• _STATED GOAL_
Reproduce every line of the records below, changing each "phylum" to "division" and leaving everything else unchanged.
--- start of MATERIAL PROVIDED ---
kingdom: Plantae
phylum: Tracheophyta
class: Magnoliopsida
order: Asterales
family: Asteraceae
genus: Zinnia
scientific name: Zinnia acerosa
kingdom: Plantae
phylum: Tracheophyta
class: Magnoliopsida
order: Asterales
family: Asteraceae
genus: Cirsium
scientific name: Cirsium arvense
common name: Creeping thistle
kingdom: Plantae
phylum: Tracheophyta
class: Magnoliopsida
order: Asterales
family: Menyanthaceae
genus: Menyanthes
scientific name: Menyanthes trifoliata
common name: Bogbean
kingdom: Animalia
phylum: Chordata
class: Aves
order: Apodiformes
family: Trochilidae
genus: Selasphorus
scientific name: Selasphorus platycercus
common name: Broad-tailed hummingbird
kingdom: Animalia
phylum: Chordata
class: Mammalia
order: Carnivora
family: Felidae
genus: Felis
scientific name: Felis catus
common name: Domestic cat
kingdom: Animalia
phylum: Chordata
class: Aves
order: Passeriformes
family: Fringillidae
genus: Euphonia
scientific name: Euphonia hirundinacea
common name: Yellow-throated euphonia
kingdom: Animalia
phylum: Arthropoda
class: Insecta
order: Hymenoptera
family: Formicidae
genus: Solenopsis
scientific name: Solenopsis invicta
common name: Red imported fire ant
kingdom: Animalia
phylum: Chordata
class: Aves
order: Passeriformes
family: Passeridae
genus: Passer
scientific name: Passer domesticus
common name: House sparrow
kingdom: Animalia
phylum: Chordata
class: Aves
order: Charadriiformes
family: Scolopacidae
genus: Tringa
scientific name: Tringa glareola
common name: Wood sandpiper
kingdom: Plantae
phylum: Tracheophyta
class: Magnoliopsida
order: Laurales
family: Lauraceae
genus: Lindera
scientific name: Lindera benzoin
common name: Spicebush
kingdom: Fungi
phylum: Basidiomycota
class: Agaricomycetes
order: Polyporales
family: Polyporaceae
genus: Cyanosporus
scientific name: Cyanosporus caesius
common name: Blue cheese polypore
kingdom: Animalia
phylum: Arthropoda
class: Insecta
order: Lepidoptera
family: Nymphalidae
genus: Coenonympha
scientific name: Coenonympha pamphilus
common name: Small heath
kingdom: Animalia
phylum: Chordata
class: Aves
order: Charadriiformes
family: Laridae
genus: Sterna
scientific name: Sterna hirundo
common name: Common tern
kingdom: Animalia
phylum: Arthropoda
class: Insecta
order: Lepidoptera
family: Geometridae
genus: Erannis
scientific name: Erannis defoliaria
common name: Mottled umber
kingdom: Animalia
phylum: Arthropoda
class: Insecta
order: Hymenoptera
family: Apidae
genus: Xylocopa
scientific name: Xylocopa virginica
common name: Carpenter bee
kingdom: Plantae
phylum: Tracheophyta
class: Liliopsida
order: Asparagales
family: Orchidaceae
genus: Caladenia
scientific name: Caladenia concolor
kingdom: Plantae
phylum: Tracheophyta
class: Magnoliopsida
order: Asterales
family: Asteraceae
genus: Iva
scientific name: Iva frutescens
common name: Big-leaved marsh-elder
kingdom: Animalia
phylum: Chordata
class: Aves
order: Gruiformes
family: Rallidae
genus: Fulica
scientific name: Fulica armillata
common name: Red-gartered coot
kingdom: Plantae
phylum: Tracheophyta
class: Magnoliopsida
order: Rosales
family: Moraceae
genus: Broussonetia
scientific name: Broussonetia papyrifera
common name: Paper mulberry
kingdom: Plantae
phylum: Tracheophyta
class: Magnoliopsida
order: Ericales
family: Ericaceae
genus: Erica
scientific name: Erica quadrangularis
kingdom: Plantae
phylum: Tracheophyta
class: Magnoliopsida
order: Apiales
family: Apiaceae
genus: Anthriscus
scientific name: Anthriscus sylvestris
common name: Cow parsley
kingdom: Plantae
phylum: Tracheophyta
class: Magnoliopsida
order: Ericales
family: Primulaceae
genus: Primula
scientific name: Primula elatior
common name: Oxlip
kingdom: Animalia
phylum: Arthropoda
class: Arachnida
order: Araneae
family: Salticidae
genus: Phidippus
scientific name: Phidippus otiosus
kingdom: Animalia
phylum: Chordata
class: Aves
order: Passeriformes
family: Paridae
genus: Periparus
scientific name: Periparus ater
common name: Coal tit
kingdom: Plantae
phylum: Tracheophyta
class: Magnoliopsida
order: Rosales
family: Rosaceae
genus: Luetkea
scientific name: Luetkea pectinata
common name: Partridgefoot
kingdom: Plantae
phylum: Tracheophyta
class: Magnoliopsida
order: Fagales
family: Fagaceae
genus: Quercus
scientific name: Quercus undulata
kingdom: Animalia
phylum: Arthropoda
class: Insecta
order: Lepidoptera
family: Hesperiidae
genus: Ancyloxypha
--- end of MATERIAL PROVIDED ---
• _FINAL ANSWER_
kingdom: Plantae
division: Tracheophyta
class: Magnoliopsida
order: Asterales
family: Asteraceae
genus: Zinnia
scientific name: Zinnia acerosa
kingdom: Plantae
division: Tracheophyta
class: Magnoliopsida
order: Asterales
family: Asteraceae
genus: Cirsium
scientific name: Cirsium arvense
common name: Creeping thistle
kingdom: Plantae
division: Tracheophyta
class: Magnoliopsida
order: Asterales
family: Menyanthaceae
genus: Menyanthes
scientific name: Menyanthes trifoliata
common name: Bogbean
kingdom: Animalia
division: Chordata
class: Aves
order: Apodiformes
family: Trochilidae
genus: Selasphorus
scientific name: Selasphorus platycercus
common name: Broad-tailed hummingbird
kingdom: Animalia
division: Chordata
class: Mammalia
order: Carnivora
family: Felidae
genus: Felis
scientific name: Felis catus
common name: Domestic cat
kingdom: Animalia
division: Chordata
class: Aves
order: Passeriformes
family: Fringillidae
genus: Euphonia
scientific name: Euphonia hirundinacea
common name: Yellow-throated euphonia
kingdom: Animalia
division: Arthropoda
class: Insecta
order: Hymenoptera
family: Formicidae
genus: Solenopsis
scientific name: Solenopsis invicta
common name: Red imported fire ant
kingdom: Animalia
division: Chordata
class: Aves
order: Passeriformes
family: Passeridae
genus: Passer
scientific name: Passer domesticus
common name: House sparrow
kingdom: Animalia
division: Chordata
class: Aves
order: Charadriiformes
family: Scolopacidae
genus: Tringa
scientific name: Tringa glareola
common name: Wood sandpiper
kingdom: Plantae
division: Tracheophyta
class: Magnoliopsida
order: Laurales
family: Lauraceae
genus: Lindera
scientific name: Lindera benzoin
common name: Spicebush
kingdom: Fungi
division: Basidiomycota
class: Agaricomycetes
order: Polyporales
family: Polyporaceae
genus: Cyanosporus
scientific name: Cyanosporus caesius
common name: Blue cheese polypore
kingdom: Animalia
division: Arthropoda
class: Insecta
order: Lepidoptera
family: Nymphalidae
genus: Coenonympha
scientific name: Coenonympha pamphilus
common name: Small heath
kingdom: Animalia
division: Chordata
class: Aves
order: Charadriiformes
family: Laridae
genus: Sterna
scientific name: Sterna hirundo
common name: Common tern
kingdom: Animalia
division: Arthropoda
class: Insecta
order: Lepidoptera
family: Geometridae
genus: Erannis
scientific name: Erannis defoliaria
common name: Mottled umber
kingdom: Animalia
division: Arthropoda
class: Insecta
order: Hymenoptera
family: Apidae
genus: Xylocopa
scientific name: Xylocopa virginica
common name: Carpenter bee
kingdom: Plantae
division: Tracheophyta
class: Liliopsida
order: Asparagales
family: Orchidaceae
genus: Caladenia
scientific name: Caladenia concolor
kingdom: Plantae
division: Tracheophyta
class: Magnoliopsida
order: Asterales
family: Asteraceae
genus: Iva
scientific name: Iva frutescens
common name: Big-leaved marsh-elder
kingdom: Animalia
division: Chordata
class: Aves
order: Gruiformes
family: Rallidae
genus: Fulica
scientific name: Fulica armillata
common name: Red-gartered coot
kingdom: Plantae
division: Tracheophyta
class: Magnoliopsida
order: Rosales
family: Moraceae
genus: Broussonetia
scientific name: Broussonetia papyrifera
common name: Paper mulberry
kingdom: Plantae
division: Tracheophyta
class: Magnoliopsida
order: Ericales
family: Ericaceae
genus: Erica
scientific name: Erica quadrangularis
kingdom: Plantae
division: Tracheophyta
class: Magnoliopsida
order: Apiales
family: Apiaceae
genus: Anthriscus
scientific name: Anthriscus sylvestris
common name: Cow parsley
kingdom: Plantae
division: Tracheophyta
class: Magnoliopsida
order: Ericales
family: Primulaceae
genus: Primula
scientific name: Primula elatior
common name: Oxlip
kingdom: Animalia
division: Arthropoda
class: Arachnida
order: Araneae
family: Salticidae
genus: Phidippus
scientific name: Phidippus otiosus
kingdom: Animalia
division: Chordata
class: Aves
order: Passeriformes
family: Paridae
genus: Periparus
scientific name: Periparus ater
common name: Coal tit
kingdom: Plantae
division: Tracheophyta
class: Magnoliopsida
order: Rosales
family: Rosaceae
genus: Luetkea
scientific name: Luetkea pectinata
common name: Partridgefoot
kingdom: Plantae
division: Tracheophyta
class: Magnoliopsida
order: Fagales
family: Fagaceae
genus: Quercus
scientific name: Quercus undulata
kingdom: Animalia
division: Arthropoda
class: Insecta
order: Lepidoptera
family: Hesperiidae
genus: Ancyloxypha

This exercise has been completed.